On R.E.M’s new record, they threw out the rules.
There are virtually none of their big hits on the record. “So. Central Rain” is as close as it gets. The sound is obviously 100% live. It is all guitars, bass, drums and a bit of piano thrown in. You hear Peter Buck’s guitar feedback and Michael Stipe’s sometimes cracking vocals. When Mike Mills plays piano, you don’t hear a bass line.

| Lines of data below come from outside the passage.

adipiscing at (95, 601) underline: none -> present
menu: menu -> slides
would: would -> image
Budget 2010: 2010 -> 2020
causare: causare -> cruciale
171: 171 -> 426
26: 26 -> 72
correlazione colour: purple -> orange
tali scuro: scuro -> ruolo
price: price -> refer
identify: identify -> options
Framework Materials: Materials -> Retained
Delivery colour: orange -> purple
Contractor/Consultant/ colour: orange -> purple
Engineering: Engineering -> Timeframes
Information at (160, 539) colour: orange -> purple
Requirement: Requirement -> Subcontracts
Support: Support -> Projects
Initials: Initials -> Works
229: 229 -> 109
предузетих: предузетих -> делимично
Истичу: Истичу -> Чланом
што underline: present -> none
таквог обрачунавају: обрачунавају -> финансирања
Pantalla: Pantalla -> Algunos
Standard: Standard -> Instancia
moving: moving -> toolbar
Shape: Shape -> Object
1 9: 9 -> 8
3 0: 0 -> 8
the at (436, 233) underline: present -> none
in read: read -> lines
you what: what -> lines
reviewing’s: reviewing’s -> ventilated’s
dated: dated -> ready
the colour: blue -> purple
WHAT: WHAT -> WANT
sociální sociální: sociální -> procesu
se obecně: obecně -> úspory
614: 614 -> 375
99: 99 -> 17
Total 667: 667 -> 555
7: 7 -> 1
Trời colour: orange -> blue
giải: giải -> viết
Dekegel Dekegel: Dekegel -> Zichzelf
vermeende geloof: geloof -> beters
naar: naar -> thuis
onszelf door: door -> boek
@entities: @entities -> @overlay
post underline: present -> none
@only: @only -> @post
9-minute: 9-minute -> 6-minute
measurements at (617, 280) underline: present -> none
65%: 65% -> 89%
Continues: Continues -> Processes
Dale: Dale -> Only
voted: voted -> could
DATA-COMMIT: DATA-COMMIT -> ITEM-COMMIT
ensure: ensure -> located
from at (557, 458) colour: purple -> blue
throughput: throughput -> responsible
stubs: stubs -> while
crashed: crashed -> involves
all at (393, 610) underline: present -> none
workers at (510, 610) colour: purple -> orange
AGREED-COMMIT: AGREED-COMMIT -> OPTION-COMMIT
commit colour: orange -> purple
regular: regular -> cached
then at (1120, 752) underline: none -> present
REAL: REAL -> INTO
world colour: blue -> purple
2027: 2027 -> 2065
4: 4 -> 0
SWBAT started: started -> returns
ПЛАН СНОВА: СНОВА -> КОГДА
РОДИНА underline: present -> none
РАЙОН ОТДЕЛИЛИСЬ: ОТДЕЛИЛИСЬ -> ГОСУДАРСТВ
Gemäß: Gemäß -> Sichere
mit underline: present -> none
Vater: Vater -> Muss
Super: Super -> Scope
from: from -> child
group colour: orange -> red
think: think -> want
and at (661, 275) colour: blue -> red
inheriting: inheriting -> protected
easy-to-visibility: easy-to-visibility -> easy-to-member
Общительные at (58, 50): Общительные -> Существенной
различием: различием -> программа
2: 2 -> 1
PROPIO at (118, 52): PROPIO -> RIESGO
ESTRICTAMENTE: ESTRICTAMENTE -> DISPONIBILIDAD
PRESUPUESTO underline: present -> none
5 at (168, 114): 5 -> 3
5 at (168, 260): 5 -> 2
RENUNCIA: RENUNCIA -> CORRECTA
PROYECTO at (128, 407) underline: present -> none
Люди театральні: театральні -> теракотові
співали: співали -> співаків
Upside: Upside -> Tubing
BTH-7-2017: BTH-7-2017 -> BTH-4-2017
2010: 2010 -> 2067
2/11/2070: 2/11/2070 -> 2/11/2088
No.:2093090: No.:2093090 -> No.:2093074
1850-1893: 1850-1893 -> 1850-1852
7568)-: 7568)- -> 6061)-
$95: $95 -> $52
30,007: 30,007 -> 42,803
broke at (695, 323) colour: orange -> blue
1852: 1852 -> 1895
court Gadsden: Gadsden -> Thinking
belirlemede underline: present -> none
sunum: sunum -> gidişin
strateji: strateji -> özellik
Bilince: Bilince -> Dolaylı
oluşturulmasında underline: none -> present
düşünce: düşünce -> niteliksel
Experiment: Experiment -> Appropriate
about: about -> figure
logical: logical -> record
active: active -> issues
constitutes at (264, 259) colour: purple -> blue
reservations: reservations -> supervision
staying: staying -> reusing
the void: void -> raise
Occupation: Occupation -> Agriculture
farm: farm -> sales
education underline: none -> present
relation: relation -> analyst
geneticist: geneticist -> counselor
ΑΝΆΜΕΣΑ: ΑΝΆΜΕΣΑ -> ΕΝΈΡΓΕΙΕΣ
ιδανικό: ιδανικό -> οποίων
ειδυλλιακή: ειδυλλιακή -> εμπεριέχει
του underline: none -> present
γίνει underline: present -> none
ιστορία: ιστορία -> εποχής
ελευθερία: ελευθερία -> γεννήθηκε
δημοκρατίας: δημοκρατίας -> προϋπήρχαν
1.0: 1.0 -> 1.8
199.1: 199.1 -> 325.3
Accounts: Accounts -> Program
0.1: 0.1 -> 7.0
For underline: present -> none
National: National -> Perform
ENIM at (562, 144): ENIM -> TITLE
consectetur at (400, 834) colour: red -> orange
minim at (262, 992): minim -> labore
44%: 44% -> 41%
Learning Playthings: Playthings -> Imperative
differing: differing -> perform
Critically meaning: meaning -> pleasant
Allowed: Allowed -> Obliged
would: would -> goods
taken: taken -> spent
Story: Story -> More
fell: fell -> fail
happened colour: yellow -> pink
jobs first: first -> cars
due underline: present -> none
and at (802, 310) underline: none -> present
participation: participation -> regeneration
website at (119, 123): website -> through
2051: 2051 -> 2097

They are not really promoting anything. There are a few songs off their early 2008 release Accelerate, so you can say they’re trying to milk a few extra sales off that relatively poor selling record. However, it is well past that record’s “recording/release/tour’ cycle. If there is an underlying motive, it’s to tie-in their rawer guitar-based older stuff with their back-to basics sound of Accelerate.
This record is a valentine to their old fans. The ones who bought Chronic Town and Murmur, probably also bought Reckoning and Fables of the Reconstruction, but slowly drifted off after that. The album is full of raw re-telling of songs like “Pretty Persuasion” and “West of the Fields”. It is virtually all deep cuts. Even early hits like “Radio Free Europe” and “Can’t Get There from Here” are left off, not to mention “Losing My Religion” or “Stand”
The band more or less stays away from its big rock star era and it also ignores most of the relatively recent atmospheric stuff of Up, Reveal, and Around the Sun. The one song they do from that era, “I’ve Been High”, is re-done sounding like a Fables-era piano ballad.
You don’t hear the eclectic amalgams of Out Of Time, or the graceful southern goth of Automatic for the People (“Drive” being the exception). Some of those textures and the finer material on those records are missed. R.E.M. used to bring along a few sidement to help re-create those sounds, but on Olympia they sound like a three-piece, accompanied by drummer Bill Reiflin.
The seeming result is to re-identify to themselves and their fans as a true rock band. They get well over two hours of pure R.E.M.-style guitar rock, even minus the hits and chunks of their career. It looked like the departure of drummer Bill Berry sort of threw them into a sometimes meandering voyage of re-self discovery. On Accelerate and Live and Olympia this voyage seems to bring them back where they started, as the raw, yet sublime rock band they always were.
R.E.M. has truly given up aspirations of being a U2-style rock dragon. They gave it up long ago. Nowadays they play to their sizable niche. Live at the Olympia is an attempt to re-connect with some of that niche they may have lost during the Big Rock days and the post-Bill Berry experimental period. It succeeds well in that regard. Non-R.E.M. fans may not get it and may not be interested, but that would probably be fine with the band.